# Topic 0: Text Processing Basics - SOLUTIONS

This notebook contains complete solutions to all exercises from the regex and text basics lesson.

In [None]:
import re
import string

# Sample messy text to work with
messy_text = "Hello!!! This is some text with numbers 123 and symbols @#$%"
print("Original text:", messy_text)

## Solution 1: Advanced Text Cleaning Function

In [None]:
def advanced_clean_text(text):
    """Clean text by removing punctuation, numbers, and extra spaces."""
    # Remove all punctuation using string.punctuation
    clean_text = text.translate(str.maketrans('', '', string.punctuation))
    
    # Remove numbers using regex
    clean_text = re.sub(r'\d+', '', clean_text)
    
    # Remove extra spaces
    clean_text = re.sub(r'\s+', ' ', clean_text).strip()
    
    return clean_text

# Test the function
cleaned = advanced_clean_text(messy_text)
print("Cleaned text:", cleaned)

## Solution 2: Find Email Addresses

In [None]:
def find_emails(text):
    """Find all email addresses in text."""
    # Simple email pattern
    email_pattern = r'\b[A-Za-z0-9._%+-]+@[A-Za-z0-9.-]+\.[A-Z|a-z]{2,}\b'
    emails = re.findall(email_pattern, text)
    return emails

# Test with sample text
email_text = "Contact us at info@example.com or support@test.de for help."
found_emails = find_emails(email_text)
print("Found emails:", found_emails)

## Solution 3: Extract Phone Numbers

In [None]:
def find_phone_numbers(text):
    """Find German phone numbers in various formats."""
    # Pattern for German phone numbers
    phone_patterns = [
        r'\+49[\s-]?\d{2,4}[\s-]?\d{6,8}',  # +49 format
        r'0\d{2,4}[\s-]?\d{6,8}',           # 0xxx format
        r'\(0\d{2,4}\)[\s-]?\d{6,8}'        # (0xxx) format
    ]
    
    phones = []
    for pattern in phone_patterns:
        phones.extend(re.findall(pattern, text))
    
    return phones

# Test with sample text
phone_text = "Call us at +49 123 456789 or 0234-567890 or (0345) 678901"
found_phones = find_phone_numbers(phone_text)
print("Found phone numbers:", found_phones)
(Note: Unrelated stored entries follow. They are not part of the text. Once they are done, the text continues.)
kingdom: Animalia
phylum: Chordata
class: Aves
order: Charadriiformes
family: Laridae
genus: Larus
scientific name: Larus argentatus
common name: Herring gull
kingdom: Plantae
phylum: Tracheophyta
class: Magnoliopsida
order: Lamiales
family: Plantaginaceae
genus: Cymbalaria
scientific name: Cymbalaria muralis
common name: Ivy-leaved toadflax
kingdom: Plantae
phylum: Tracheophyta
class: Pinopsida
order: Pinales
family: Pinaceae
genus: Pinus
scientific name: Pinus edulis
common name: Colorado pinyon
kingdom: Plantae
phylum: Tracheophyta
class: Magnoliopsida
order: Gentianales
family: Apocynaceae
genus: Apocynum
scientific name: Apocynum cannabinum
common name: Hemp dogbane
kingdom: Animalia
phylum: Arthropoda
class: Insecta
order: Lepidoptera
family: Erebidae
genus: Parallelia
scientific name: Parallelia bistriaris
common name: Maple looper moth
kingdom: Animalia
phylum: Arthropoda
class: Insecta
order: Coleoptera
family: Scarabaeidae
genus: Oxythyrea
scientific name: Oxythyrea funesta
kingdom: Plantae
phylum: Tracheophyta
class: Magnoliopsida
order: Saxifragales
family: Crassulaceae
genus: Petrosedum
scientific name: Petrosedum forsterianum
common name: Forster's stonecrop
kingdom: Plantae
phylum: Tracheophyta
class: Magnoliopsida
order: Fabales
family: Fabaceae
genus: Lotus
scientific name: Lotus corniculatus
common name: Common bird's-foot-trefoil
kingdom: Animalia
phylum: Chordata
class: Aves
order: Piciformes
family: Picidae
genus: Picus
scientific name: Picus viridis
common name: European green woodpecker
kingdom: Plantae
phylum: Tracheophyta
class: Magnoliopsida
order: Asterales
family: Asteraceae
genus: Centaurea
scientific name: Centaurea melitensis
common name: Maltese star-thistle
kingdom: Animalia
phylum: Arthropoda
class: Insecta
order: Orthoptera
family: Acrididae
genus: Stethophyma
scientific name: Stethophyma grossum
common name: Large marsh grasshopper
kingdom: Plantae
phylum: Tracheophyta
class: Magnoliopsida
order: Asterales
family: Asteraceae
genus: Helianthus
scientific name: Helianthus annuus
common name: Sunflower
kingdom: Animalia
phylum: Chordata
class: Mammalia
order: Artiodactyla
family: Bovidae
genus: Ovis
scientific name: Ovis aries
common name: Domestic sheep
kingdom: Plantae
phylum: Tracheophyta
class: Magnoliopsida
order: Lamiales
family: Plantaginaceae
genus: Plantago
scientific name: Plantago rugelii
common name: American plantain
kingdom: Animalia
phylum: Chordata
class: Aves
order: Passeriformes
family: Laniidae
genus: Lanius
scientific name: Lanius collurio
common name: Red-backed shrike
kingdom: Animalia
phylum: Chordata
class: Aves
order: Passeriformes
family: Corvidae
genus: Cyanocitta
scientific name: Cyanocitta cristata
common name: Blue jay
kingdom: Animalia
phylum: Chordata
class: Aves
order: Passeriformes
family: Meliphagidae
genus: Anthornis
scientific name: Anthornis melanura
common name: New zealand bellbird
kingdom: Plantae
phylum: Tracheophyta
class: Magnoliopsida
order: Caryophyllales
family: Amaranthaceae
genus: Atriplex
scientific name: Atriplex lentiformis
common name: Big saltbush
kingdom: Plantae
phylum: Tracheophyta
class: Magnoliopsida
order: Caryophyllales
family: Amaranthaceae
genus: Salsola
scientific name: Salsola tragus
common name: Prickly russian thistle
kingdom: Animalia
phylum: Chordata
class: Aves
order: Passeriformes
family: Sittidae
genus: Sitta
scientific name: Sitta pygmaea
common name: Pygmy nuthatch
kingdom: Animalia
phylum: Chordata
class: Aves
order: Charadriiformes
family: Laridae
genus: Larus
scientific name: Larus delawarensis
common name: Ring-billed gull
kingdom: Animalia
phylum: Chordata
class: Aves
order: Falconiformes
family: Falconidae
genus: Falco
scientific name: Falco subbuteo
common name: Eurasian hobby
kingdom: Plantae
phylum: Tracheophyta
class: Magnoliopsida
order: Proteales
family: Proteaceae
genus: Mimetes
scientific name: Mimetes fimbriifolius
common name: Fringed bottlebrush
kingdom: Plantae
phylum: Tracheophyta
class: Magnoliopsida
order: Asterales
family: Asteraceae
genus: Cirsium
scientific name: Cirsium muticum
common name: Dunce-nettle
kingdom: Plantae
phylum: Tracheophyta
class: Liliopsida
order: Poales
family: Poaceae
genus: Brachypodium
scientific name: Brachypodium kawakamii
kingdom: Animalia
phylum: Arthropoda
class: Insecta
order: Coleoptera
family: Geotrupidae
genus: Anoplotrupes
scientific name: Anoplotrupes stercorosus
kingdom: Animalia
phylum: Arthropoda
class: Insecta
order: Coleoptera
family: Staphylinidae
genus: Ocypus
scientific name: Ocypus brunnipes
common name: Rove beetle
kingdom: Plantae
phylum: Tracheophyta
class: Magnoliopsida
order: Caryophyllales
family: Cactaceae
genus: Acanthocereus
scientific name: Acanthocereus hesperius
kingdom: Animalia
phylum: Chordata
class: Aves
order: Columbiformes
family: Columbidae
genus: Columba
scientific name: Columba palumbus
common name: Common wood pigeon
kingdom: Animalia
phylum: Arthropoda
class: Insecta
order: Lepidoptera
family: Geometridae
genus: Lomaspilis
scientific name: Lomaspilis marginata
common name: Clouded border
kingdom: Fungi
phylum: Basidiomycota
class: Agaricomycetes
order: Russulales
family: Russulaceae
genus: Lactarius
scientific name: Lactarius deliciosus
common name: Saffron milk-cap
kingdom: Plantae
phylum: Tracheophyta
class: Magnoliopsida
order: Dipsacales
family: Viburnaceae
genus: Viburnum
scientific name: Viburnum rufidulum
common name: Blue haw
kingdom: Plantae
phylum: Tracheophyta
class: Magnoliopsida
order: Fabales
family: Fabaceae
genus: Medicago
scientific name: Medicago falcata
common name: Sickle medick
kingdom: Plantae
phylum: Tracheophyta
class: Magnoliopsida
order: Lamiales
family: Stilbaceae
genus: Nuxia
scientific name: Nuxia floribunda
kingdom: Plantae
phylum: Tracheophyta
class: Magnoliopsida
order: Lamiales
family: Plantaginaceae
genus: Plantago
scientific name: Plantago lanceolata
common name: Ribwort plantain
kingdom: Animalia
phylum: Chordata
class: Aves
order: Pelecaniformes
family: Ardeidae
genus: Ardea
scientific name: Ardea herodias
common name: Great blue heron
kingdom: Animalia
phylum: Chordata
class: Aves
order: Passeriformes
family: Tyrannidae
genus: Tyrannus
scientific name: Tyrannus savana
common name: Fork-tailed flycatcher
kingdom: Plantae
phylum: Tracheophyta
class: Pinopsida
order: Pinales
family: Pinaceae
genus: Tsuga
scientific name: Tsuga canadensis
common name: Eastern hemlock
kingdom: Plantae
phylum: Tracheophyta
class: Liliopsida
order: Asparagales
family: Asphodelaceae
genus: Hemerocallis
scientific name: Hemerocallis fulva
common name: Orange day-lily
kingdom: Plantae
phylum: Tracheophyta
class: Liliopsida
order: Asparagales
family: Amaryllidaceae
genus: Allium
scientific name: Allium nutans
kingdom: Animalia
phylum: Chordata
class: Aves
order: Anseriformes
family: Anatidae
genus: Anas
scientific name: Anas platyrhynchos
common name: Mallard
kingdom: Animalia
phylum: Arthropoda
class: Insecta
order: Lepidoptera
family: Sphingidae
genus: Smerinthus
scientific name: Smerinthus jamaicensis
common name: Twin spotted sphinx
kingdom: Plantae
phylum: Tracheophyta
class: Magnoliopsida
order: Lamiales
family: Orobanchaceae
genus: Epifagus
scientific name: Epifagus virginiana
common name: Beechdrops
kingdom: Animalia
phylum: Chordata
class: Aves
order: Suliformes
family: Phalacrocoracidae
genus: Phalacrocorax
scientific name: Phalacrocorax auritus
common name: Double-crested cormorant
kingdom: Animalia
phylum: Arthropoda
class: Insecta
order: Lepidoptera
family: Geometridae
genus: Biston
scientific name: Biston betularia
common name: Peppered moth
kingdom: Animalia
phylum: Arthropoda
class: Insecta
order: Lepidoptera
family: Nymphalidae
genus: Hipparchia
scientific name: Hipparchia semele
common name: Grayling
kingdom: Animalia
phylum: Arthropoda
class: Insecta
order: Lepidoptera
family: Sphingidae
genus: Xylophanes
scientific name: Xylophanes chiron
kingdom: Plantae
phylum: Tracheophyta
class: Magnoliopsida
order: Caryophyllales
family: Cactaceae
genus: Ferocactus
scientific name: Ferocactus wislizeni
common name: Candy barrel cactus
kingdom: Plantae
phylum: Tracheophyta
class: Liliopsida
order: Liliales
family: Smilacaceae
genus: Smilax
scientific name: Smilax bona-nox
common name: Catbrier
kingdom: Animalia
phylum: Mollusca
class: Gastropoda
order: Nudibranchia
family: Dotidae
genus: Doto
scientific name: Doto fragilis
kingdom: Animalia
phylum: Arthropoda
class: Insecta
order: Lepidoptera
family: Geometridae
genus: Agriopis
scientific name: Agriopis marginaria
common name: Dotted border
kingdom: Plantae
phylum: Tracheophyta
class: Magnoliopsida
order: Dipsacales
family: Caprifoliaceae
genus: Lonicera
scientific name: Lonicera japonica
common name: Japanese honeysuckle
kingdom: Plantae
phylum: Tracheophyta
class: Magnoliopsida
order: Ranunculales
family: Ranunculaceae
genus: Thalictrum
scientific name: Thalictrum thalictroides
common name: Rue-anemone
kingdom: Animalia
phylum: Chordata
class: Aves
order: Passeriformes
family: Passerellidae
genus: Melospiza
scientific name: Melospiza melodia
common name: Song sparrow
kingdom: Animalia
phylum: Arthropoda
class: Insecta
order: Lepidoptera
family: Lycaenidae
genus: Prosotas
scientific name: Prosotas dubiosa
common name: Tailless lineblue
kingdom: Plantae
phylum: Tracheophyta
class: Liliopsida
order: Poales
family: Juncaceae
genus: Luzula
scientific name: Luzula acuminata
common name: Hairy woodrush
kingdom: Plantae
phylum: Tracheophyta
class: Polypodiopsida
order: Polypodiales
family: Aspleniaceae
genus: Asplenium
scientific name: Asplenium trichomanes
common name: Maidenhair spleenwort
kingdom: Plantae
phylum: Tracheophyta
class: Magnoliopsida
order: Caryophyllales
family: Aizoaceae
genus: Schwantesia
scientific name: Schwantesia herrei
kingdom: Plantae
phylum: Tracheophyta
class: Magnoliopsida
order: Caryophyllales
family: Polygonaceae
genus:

## Solution 4: Complete Text Processing Pipeline

In [None]:
class TextProcessor:
    """Complete text processing pipeline."""
    
    def __init__(self):
        self.email_pattern = r'\b[A-Za-z0-9._%+-]+@[A-Za-z0-9.-]+\.[A-Z|a-z]{2,}\b'
        self.phone_pattern = r'\+?\d[\d\s\-\(\)]{7,}\d'
        self.url_pattern = r'https?://[^\s]+'
    
    def extract_entities(self, text):
        """Extract emails, phones, and URLs from text."""
        return {
            'emails': re.findall(self.email_pattern, text),
            'phones': re.findall(self.phone_pattern, text),
            'urls': re.findall(self.url_pattern, text)
        }
    
    def clean_text(self, text):
        """Clean and normalize text."""
        # Convert to lowercase
        text = text.lower()
        
        # Remove URLs, emails, phones
        text = re.sub(self.url_pattern, '', text)
        text = re.sub(self.email_pattern, '', text)
        text = re.sub(self.phone_pattern, '', text)
        
        # Remove punctuation and numbers
        text = re.sub(r'[^a-zA-ZäöüÄÖÜß\s]', '', text)
        
        # Normalize whitespace
        text = re.sub(r'\s+', ' ', text).strip()
        
        return text
    
    def process(self, text):
        """Complete processing pipeline."""
        entities = self.extract_entities(text)
        cleaned = self.clean_text(text)
        
        return {
            'original': text,
            'cleaned': cleaned,
            'entities': entities,
            'word_count': len(cleaned.split()),
            'char_count': len(cleaned)
        }

# Test the complete pipeline
processor = TextProcessor()
sample_text = """Visit https://example.com or contact info@test.de. 
Call +49 123 456789 for support! Price: 19.99€."""

result = processor.process(sample_text)
print("Processing Results:")
for key, value in result.items():
    print(f"{key}: {value}")